● Problem details
Copy out, unchanged, the entries from their first line through the line containing "name author: (M.".

● Collection entries
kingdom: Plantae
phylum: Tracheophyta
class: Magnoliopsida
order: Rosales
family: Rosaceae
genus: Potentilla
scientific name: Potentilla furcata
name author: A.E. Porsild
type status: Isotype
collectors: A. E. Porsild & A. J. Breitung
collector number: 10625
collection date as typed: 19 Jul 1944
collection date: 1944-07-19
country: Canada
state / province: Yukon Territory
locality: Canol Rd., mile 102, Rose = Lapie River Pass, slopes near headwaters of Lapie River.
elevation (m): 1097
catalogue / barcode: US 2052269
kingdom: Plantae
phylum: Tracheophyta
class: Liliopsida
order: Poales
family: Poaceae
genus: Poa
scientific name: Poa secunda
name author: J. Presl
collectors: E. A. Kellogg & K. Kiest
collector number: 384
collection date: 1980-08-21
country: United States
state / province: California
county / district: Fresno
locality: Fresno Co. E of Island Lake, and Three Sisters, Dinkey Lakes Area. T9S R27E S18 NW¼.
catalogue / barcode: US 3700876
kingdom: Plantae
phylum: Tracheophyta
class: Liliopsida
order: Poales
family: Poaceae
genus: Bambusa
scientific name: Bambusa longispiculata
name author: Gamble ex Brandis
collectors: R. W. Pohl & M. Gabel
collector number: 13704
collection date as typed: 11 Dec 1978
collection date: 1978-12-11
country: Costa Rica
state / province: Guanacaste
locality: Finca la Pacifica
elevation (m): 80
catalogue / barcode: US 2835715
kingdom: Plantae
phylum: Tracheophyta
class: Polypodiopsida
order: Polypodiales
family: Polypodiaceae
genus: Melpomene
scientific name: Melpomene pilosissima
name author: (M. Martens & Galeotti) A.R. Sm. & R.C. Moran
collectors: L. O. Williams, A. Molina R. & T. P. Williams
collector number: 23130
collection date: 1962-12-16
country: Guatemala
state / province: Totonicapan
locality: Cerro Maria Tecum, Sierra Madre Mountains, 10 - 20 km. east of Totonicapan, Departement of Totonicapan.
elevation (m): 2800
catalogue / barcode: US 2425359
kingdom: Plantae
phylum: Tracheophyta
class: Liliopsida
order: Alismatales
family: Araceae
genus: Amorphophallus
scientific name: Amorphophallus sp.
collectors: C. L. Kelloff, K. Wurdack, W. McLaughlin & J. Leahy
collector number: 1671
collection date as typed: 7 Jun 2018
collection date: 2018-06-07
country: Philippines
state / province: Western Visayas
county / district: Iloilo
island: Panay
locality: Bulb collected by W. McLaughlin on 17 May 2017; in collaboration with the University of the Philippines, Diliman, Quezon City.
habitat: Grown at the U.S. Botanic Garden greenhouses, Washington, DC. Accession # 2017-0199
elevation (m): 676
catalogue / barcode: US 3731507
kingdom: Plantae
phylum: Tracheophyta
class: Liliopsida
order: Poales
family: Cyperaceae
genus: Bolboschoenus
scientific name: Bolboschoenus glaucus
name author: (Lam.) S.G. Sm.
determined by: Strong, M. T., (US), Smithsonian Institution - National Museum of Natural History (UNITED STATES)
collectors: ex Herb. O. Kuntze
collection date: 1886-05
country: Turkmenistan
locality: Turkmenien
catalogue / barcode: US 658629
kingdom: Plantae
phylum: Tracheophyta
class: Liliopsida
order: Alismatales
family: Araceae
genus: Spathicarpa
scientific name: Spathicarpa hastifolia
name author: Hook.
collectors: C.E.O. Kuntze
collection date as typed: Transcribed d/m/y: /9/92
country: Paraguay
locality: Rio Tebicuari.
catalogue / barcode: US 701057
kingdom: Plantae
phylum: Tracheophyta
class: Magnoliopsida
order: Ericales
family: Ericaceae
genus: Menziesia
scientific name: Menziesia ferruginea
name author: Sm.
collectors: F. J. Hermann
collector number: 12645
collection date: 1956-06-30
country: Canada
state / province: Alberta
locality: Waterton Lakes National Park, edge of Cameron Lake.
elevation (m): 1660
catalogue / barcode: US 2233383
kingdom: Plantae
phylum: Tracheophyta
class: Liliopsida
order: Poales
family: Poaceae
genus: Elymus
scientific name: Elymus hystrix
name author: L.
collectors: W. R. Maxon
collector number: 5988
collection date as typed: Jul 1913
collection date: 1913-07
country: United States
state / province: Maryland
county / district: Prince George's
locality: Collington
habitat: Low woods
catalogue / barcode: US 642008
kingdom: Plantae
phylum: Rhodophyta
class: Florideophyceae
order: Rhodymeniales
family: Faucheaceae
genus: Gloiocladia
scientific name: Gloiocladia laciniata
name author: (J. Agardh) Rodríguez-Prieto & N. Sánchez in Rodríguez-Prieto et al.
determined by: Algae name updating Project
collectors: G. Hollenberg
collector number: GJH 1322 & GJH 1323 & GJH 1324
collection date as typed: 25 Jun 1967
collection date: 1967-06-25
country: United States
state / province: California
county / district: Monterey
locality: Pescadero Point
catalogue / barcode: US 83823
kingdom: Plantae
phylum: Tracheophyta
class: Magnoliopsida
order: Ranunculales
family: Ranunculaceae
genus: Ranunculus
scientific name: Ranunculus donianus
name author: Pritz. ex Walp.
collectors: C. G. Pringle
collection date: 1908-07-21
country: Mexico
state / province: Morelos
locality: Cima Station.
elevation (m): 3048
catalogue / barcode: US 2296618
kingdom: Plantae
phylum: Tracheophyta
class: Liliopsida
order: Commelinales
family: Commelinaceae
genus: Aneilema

● The result
kingdom: Plantae
phylum: Tracheophyta
class: Magnoliopsida
order: Rosales
family: Rosaceae
genus: Potentilla
scientific name: Potentilla furcata
name author: A.E. Porsild
type status: Isotype
collectors: A. E. Porsild & A. J. Breitung
collector number: 10625
collection date as typed: 19 Jul 1944
collection date: 1944-07-19
country: Canada
state / province: Yukon Territory
locality: Canol Rd., mile 102, Rose = Lapie River Pass, slopes near headwaters of Lapie River.
elevation (m): 1097
catalogue / barcode: US 2052269
kingdom: Plantae
phylum: Tracheophyta
class: Liliopsida
order: Poales
family: Poaceae
genus: Poa
scientific name: Poa secunda
name author: J. Presl
collectors: E. A. Kellogg & K. Kiest
collector number: 384
collection date: 1980-08-21
country: United States
state / province: California
county / district: Fresno
locality: Fresno Co. E of Island Lake, and Three Sisters, Dinkey Lakes Area. T9S R27E S18 NW¼.
catalogue / barcode: US 3700876
kingdom: Plantae
phylum: Tracheophyta
class: Liliopsida
order: Poales
family: Poaceae
genus: Bambusa
scientific name: Bambusa longispiculata
name author: Gamble ex Brandis
collectors: R. W. Pohl & M. Gabel
collector number: 13704
collection date as typed: 11 Dec 1978
collection date: 1978-12-11
country: Costa Rica
state / province: Guanacaste
locality: Finca la Pacifica
elevation (m): 80
catalogue / barcode: US 2835715
kingdom: Plantae
phylum: Tracheophyta
class: Polypodiopsida
order: Polypodiales
family: Polypodiaceae
genus: Melpomene
scientific name: Melpomene pilosissima
name author: (M. Martens & Galeotti) A.R. Sm. & R.C. Moran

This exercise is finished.